EXERCISE: The data should be written out in full, exactly as it stands, and the pictures dropped.

====== DATA TO USE ======

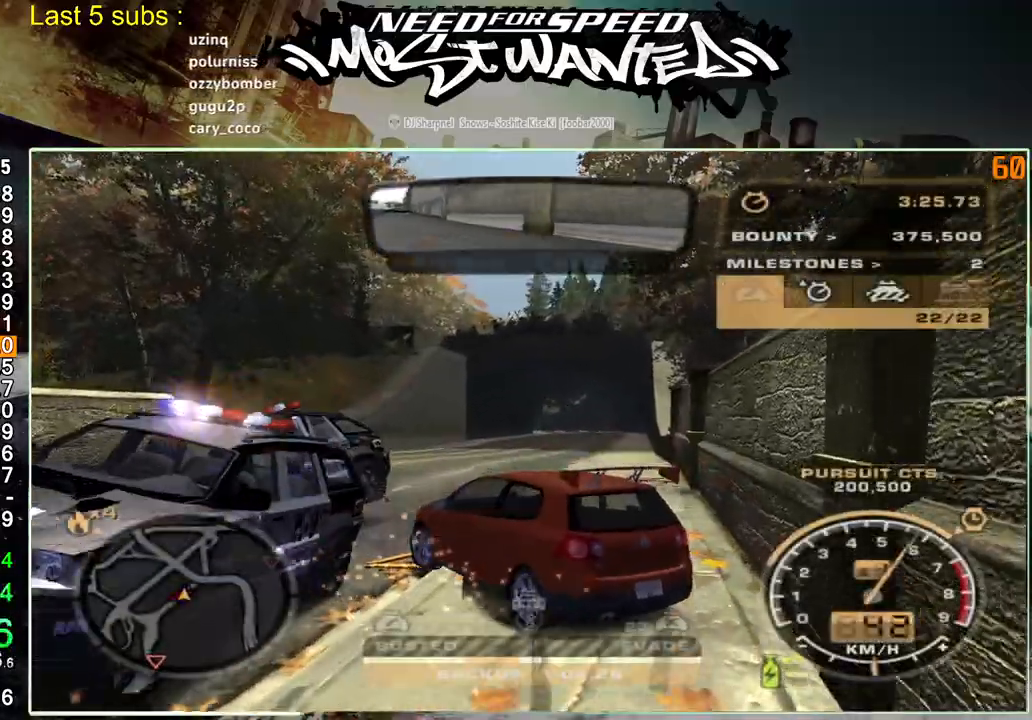
{"buttons": ["R2"], "left_stick": "up-right", "right_stick": "center", "events": []}
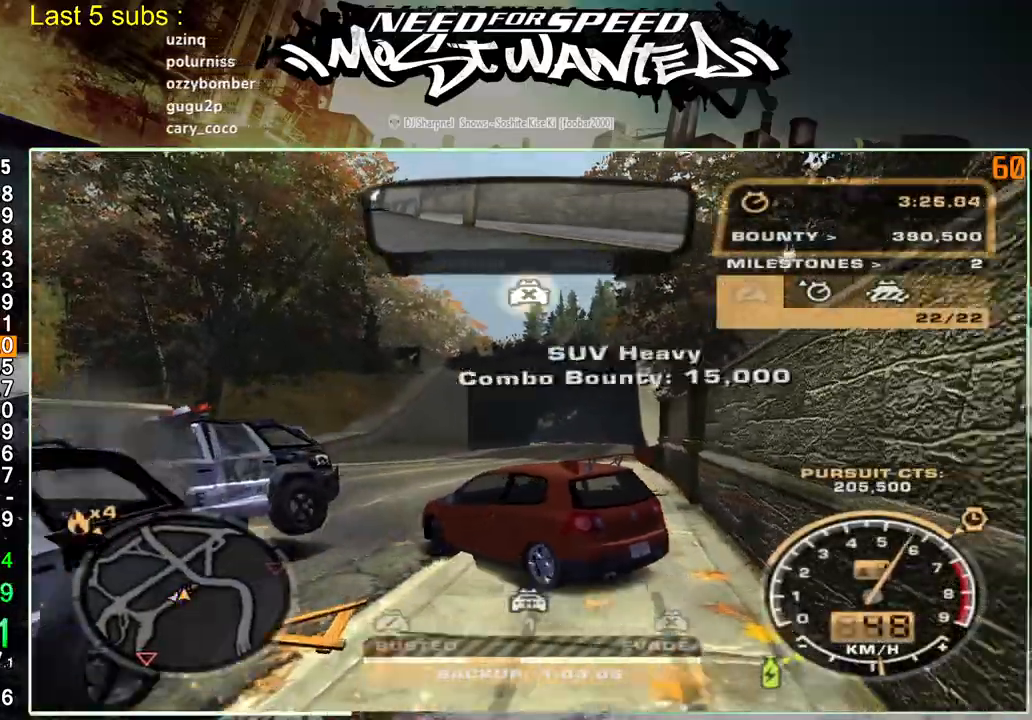
{"buttons": ["SQUARE", "R2"], "left_stick": "up-right", "right_stick": "center", "events": [[133, "SQUARE", "down"]]}
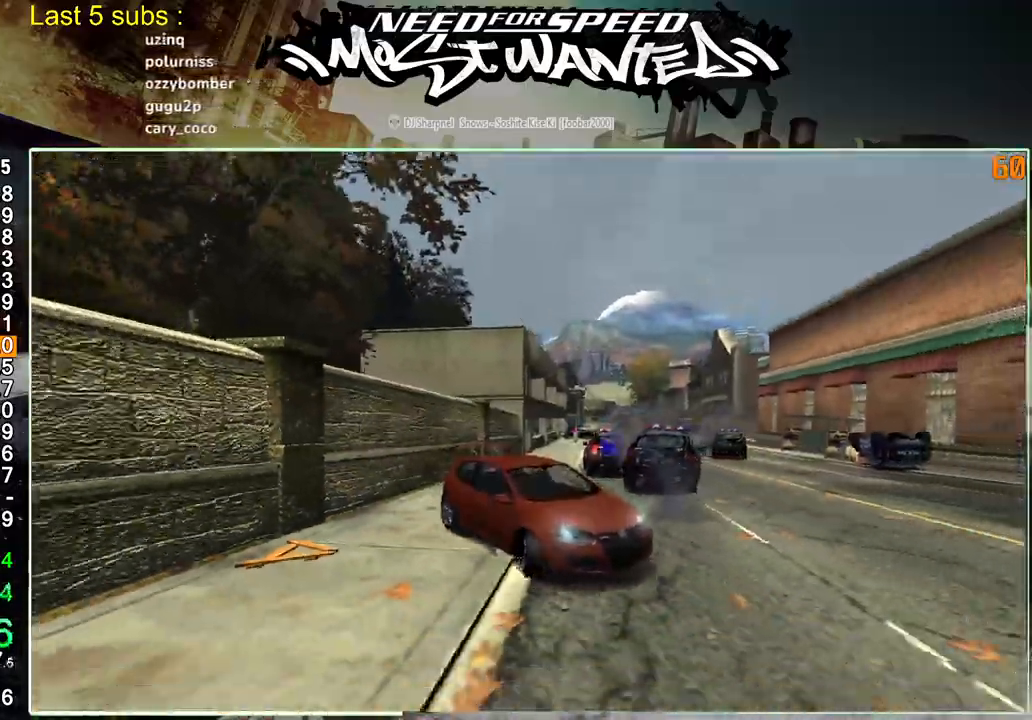
{"buttons": ["R2"], "left_stick": "up-right", "right_stick": "center", "events": [[317, "SQUARE", "up"]]}
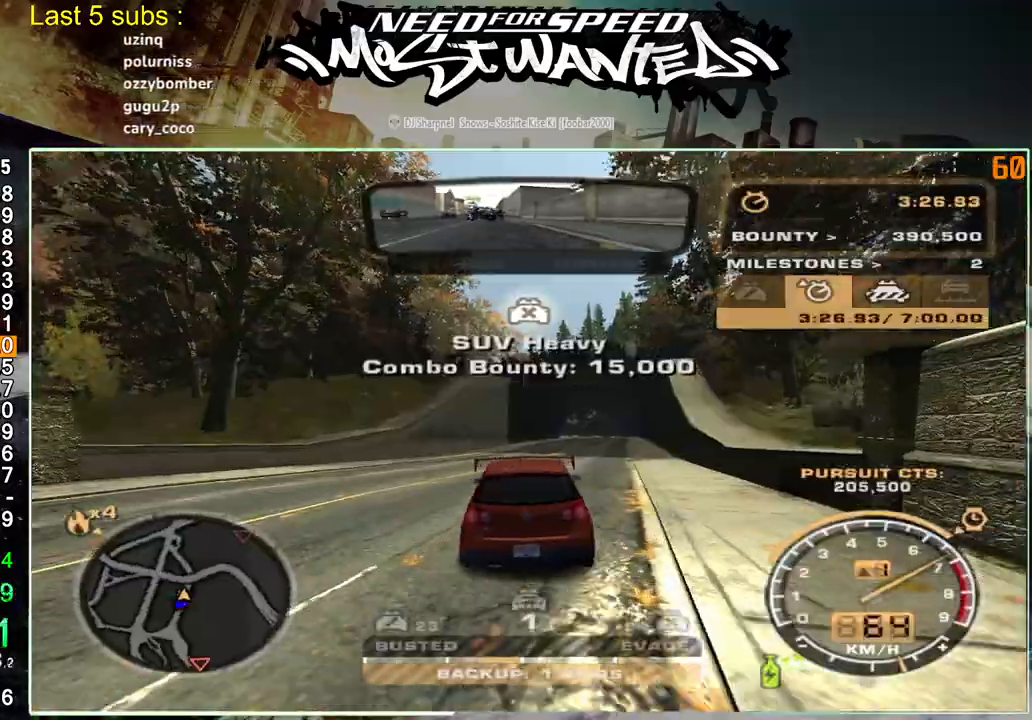
{"buttons": ["R2"], "left_stick": "center", "right_stick": "center", "events": [[67, "left_stick", "center"]]}
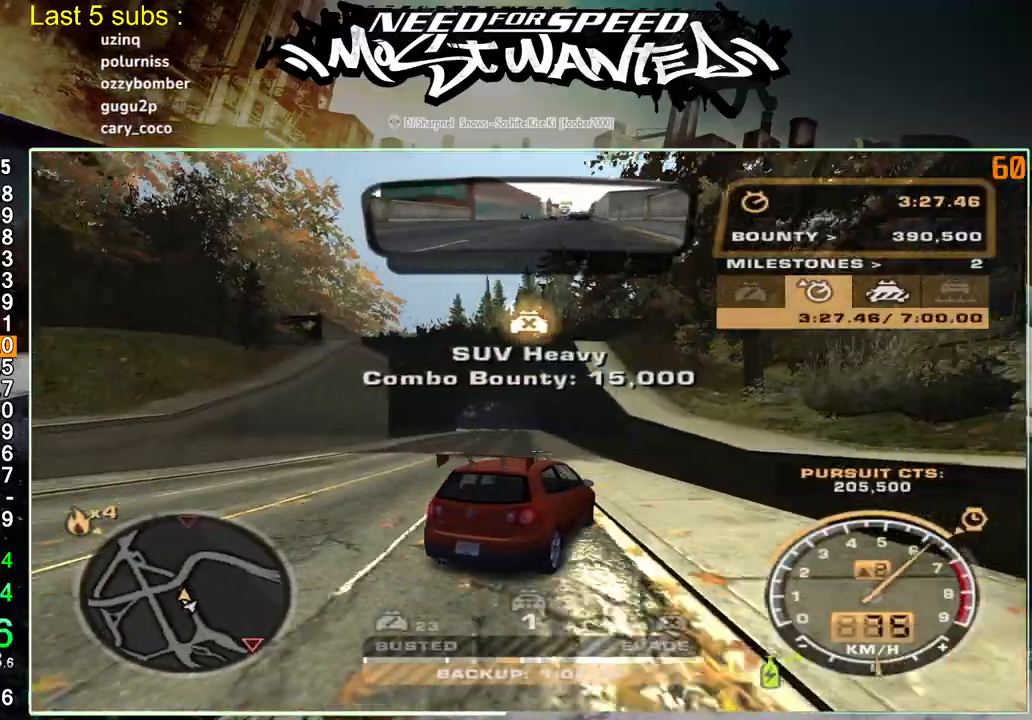
{"buttons": ["R2"], "left_stick": "center", "right_stick": "center", "events": []}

======

RESPONSE TO THIS TASK:
{"buttons": ["R2"], "left_stick": "up-right", "right_stick": "center", "events": []}
{"buttons": ["SQUARE", "R2"], "left_stick": "up-right", "right_stick": "center", "events": [[133, "SQUARE", "down"]]}
{"buttons": ["R2"], "left_stick": "up-right", "right_stick": "center", "events": [[317, "SQUARE", "up"]]}
{"buttons": ["R2"], "left_stick": "center", "right_stick": "center", "events": [[67, "left_stick", "center"]]}
{"buttons": ["R2"], "left_stick": "center", "right_stick": "center", "events": []}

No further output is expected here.